Deprecations are hard. Let’s start by analyzing the cost of deprecating internal projects where owners have the affordance of modifying the client code.
If the project we are converging to, say \(Proj_B\), already has overlapping functionality with the project we are deprecating, say \(Proj_A\), then the cost is approximately the sum of refactors across all client codebases to swap the dependency from \(Proj_A\) to \(Proj_B\). If clients did not isolate and wrap the \(Proj_A\) dependency in a separate module, then this refactor can be quite costly.
Unfortunately, the more realistic scenario is that these projects solve tangentially related, not identical, problems. Their feature sets will differ slightly, meaning \(Proj_A\)’s functionality may lack a mapping to \(Proj_B\).
If the missing functionality will benefit many clients of \(Proj_B\), then we can consider adding it.
Alternatively, we can progressively refactor clients to use \(Proj_B\)’s overlapping functionality, then pivot \(Proj_A\) to support only the remaining niche use cases.
Finally, we can decide not to retrofit the missing functionality at all, burdening clients with filling the gap.
Whichever deprecation route we choose, in addition to client refactoring costs, someone must pay to close the gap between projects.
Lastly, deprecations are emotionally charged. Managers will lose impact and engineering teams must detach from beloved projects. Creating alignment on which project gets to survive, even with impartial usage data, is extremely unpleasant and time-consuming.
“Keep the lights on” wastes energy. For external projects where we cannot modify client code to swap dependencies, the common solution is a maintenance only mode. Sadly, these projects incur ongoing cost as they must address customer issues, update their codebases as bugs are discovered or as the environment around them evolves, and release changes via esoteric delivery pipelines. For example, if a library announces an end-of-support date with no further security patches, the project must update its codebase to the newer major version.
Duplication as debt. If we take the perspective of viewing project duplication as a form of technical debt, then the principal is “how many engineers solve similar problems” while the interest is “how many engineers it takes to deprecate duplicates or maintain them”.
Code is a liability, not an asset
[…] too often we choose to implement new ideas by designing a new thing from scratch, resulting in multiple systems solving similar problems. Besides this being inefficient, it also taxes our developers to navigate the resulting maze of options when trying to build new products, leading to decreased product innovation velocity. On the other hand, implementing a new idea in an existing system will almost always yield greater return on investment — Luiz André Barroso, Innovate Within.
On the other hand, simplicity takes work but it’s all up front. Simplicity is very hard to design, but it’s easier to build and much easier to maintain. By avoiding complexity, simplicity’s benefits are exponential. — Rob Pike, Simplicity.
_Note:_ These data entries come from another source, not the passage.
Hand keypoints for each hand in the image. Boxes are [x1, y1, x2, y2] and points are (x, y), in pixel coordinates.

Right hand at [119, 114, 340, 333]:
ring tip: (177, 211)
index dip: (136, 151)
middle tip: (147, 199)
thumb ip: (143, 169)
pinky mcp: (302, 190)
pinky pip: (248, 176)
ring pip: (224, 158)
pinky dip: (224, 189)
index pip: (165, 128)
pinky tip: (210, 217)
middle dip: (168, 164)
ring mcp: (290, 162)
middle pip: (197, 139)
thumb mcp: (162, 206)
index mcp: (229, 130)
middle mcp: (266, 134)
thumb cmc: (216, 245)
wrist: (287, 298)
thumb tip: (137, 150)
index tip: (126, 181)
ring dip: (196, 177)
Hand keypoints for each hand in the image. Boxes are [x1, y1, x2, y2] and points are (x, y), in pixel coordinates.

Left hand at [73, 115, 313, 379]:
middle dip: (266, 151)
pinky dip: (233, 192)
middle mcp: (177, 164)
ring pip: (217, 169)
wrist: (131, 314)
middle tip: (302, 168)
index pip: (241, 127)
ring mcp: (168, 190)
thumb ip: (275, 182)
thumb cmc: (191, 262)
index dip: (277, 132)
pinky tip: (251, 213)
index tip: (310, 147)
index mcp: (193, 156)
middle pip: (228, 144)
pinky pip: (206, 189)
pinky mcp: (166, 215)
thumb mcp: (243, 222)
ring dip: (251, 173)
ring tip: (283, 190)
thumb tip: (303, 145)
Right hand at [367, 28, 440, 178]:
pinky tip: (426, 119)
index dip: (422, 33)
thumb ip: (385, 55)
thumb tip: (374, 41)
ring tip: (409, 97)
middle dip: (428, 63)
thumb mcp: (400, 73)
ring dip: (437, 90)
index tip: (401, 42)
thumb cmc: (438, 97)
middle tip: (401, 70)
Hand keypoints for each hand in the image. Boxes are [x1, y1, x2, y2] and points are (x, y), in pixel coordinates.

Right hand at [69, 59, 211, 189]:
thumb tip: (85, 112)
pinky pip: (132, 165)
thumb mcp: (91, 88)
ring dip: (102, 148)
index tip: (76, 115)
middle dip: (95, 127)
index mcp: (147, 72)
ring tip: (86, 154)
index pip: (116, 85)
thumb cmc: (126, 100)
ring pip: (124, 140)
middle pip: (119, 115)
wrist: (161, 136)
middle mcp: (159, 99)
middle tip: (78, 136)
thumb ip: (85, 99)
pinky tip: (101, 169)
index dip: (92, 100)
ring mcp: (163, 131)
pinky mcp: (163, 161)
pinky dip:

It’s easy to start coding immediately on a project and claim territory within a large company. As builders, we must resist the urge to push more code and instead spend time seeking simplicity. We need to understand the duplication cost accurately. Can we build this component so that it doesn’t only solve the problems of our team but also for others? Did we seek diverse opinions during design? Can we make the project easy to decommission by providing a migration path to another solution? Can we have a larger impact by improving an existing solution rather than building a new competing product?